At-Tabrani meriwayatkan sebuah hadis Rasulullah SAW: “Janganlah kamu sekalian berkhalwat dengan wanita. Demi diriku yang ada dalam kekuasaan-Nya, tidaklah seorang laki-laki berkhalwat dengan seorang wanita melainkan setan akan masuk di antara keduanya.
Lebih baik seorang laki-laki berdekatan dengan babi yang berlumuran tanah liat atau lumpur daripada dia mendekatkan bahunya ke bahu wanita yang tidak halal baginya”.
Apabila menemui seorang wanita yang tertinggal dalam suatu perjalanan bersama rombongannya, seorang laki-laki boleh menemaninya dengan syarat bahwa ia berjalan di depan wanita tersebut, seperti yang terjadi pada diri Aisyah ketika tertinggal dari rombongan tentara pada saat terjadi berita bohong.
Daftar Pustaka
ad-Duraini, Fathi. al-Manahij al-Usuliyyah fi al-Ijtihad bi ar-Ra’yi fi Tasyri‘ al-Islami. Damascus: Dar al-Kitab al-Hadis, 1975.
Ibnu Rusyd. Bidayah al-Mujtahid wa Nihayah al-Muqtahid. Cairo: Syarikah Mak-tabah wa Matba‘ah Mustafa al-Babi al-Halabi wa Auladuh, 1401 H/1981 M.
al-Khatib, Muhammad Ajaj. al-hadits al-Ahkam. Damascus: al-Jadidah, 1986.
al-Qarafi.
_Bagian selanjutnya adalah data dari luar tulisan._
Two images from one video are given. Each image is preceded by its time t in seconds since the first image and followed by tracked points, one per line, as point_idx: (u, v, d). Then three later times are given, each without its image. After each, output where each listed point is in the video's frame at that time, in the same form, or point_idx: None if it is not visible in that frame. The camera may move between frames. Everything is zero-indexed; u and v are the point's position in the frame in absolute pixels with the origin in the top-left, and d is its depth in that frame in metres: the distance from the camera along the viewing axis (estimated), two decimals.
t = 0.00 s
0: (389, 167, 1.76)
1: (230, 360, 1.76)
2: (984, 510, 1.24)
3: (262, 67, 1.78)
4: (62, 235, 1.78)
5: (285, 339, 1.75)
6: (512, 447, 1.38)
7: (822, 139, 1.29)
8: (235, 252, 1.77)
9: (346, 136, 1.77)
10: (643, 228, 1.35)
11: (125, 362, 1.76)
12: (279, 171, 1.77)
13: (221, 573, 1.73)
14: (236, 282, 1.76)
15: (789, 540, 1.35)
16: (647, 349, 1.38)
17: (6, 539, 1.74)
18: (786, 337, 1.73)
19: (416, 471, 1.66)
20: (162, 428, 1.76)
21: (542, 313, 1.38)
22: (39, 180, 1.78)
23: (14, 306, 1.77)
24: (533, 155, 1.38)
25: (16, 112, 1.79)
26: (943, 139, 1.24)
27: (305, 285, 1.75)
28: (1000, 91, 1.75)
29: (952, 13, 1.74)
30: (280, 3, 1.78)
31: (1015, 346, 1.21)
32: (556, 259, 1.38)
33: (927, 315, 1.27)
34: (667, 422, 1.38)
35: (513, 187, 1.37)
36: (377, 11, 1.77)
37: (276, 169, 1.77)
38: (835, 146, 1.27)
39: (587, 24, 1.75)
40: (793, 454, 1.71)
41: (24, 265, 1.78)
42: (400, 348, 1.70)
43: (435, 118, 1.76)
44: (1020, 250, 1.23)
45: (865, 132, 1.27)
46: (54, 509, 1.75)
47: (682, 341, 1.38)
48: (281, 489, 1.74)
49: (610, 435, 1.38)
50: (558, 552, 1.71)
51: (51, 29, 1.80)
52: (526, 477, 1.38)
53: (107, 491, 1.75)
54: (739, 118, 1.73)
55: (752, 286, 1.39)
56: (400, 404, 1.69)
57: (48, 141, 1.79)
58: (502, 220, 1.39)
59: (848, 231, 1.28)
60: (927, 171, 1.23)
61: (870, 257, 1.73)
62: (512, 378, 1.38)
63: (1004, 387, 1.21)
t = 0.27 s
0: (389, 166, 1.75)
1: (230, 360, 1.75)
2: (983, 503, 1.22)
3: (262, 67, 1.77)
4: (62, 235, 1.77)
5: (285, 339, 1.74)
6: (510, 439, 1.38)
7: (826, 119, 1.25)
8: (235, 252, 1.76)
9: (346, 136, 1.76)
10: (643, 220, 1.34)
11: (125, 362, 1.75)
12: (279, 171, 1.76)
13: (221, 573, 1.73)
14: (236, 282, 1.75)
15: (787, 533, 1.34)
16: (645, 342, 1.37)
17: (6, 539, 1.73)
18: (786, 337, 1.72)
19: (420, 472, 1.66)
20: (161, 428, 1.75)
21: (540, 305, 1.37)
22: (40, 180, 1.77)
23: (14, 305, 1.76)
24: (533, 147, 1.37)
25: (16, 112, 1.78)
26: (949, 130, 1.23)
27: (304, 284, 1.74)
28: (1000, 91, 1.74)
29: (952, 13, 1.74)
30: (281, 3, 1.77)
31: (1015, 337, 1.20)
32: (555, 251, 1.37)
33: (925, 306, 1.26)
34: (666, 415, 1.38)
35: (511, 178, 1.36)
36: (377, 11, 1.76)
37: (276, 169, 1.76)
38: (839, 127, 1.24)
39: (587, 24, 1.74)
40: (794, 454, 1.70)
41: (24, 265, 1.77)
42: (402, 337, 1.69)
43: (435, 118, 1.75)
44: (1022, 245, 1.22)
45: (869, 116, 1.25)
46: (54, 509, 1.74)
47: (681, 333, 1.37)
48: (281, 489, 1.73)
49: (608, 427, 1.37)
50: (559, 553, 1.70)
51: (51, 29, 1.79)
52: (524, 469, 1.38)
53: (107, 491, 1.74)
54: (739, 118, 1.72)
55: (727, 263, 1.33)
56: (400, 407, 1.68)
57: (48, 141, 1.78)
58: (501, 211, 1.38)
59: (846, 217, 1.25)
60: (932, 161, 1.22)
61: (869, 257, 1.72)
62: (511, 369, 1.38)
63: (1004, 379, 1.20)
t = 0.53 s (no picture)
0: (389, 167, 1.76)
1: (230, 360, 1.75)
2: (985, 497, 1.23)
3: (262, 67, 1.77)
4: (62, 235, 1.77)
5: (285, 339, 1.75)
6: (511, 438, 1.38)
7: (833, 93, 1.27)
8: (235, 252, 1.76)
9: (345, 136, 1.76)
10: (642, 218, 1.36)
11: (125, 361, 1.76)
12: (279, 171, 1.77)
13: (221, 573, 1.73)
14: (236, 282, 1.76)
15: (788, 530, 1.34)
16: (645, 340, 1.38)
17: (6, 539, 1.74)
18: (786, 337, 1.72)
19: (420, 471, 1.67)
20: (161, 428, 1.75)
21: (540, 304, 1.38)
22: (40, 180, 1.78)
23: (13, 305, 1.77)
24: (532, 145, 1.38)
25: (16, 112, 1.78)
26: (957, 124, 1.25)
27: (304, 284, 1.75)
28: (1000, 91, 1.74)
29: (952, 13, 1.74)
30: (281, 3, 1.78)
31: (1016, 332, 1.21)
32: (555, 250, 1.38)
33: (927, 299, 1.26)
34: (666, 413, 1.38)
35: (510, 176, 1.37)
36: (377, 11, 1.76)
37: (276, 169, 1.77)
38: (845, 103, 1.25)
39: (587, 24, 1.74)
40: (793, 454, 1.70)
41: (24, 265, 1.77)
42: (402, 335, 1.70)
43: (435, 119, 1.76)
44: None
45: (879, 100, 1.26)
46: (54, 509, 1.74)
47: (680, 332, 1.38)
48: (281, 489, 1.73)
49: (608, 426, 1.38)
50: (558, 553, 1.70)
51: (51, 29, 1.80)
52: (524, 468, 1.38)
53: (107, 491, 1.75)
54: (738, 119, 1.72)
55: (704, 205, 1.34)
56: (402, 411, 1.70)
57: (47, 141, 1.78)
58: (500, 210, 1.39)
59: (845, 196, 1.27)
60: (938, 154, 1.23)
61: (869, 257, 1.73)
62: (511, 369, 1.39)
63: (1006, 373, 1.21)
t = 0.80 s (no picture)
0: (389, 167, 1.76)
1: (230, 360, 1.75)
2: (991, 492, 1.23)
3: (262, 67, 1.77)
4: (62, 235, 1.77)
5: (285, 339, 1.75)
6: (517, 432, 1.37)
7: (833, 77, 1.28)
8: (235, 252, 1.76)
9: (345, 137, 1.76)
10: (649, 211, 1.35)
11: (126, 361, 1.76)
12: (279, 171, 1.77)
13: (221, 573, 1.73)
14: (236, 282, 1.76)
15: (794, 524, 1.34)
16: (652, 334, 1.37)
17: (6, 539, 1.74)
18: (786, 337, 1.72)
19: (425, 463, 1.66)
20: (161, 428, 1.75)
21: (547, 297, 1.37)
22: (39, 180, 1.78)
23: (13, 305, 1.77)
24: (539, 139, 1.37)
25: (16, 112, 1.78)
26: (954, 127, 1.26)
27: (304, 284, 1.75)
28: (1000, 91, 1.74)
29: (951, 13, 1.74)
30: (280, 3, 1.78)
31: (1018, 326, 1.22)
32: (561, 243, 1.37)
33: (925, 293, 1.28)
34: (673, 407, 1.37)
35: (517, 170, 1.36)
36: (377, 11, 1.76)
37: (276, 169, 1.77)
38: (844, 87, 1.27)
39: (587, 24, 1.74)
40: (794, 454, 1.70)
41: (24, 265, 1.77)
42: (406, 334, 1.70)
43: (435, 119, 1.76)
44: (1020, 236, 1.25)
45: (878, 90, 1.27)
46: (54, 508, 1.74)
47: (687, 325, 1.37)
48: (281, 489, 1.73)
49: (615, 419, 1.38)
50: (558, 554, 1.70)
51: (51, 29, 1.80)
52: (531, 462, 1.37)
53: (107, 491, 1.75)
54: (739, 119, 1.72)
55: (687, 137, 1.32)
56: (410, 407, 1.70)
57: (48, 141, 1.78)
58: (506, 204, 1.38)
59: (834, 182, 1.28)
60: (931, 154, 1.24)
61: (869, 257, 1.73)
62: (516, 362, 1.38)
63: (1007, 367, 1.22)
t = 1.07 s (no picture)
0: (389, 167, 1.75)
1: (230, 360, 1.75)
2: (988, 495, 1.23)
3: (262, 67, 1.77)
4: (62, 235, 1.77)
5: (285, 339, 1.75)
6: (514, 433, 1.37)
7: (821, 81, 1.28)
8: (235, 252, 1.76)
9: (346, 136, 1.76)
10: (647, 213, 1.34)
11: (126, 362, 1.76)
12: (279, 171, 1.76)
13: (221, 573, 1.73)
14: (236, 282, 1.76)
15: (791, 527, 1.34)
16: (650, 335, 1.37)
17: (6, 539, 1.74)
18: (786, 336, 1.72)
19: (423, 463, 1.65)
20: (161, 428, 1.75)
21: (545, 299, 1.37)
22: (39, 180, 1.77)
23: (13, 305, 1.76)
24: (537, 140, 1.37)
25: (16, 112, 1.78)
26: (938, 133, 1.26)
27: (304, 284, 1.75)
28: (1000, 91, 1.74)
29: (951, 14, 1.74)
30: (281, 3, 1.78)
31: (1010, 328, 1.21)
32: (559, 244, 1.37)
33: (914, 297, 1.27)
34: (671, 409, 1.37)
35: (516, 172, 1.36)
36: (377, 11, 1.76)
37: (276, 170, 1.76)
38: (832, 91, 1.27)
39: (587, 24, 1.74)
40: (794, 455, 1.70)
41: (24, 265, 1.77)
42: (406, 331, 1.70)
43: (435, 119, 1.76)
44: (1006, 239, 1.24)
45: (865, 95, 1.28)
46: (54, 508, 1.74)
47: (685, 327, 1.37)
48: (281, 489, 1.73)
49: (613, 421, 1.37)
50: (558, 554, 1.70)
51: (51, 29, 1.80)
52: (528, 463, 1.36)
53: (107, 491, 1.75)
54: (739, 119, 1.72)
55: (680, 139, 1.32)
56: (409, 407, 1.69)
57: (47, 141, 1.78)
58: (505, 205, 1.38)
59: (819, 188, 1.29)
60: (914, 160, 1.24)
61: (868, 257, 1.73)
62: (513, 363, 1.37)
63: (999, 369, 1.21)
Syarh Tanqih al-Fusul fi Ikhtisar al-Mahul fi al-Usul. Cairo: Dar al-Fikr, 1973.
as-Sabuni, Muhammad Ali. Rawa’i‘ al-Bayan fi Tafsir Ayat al-Ahkam. Beirut: Dar al-Fikr, 1978.
az-Zarqa, Mustafa Ahmad. al-Madkhal ila al-Fiqh al-‘Am: al-Fiqh al-Islami fi Tsaubih al-Jadid. Beirut: Dar al-Fikr, 1968.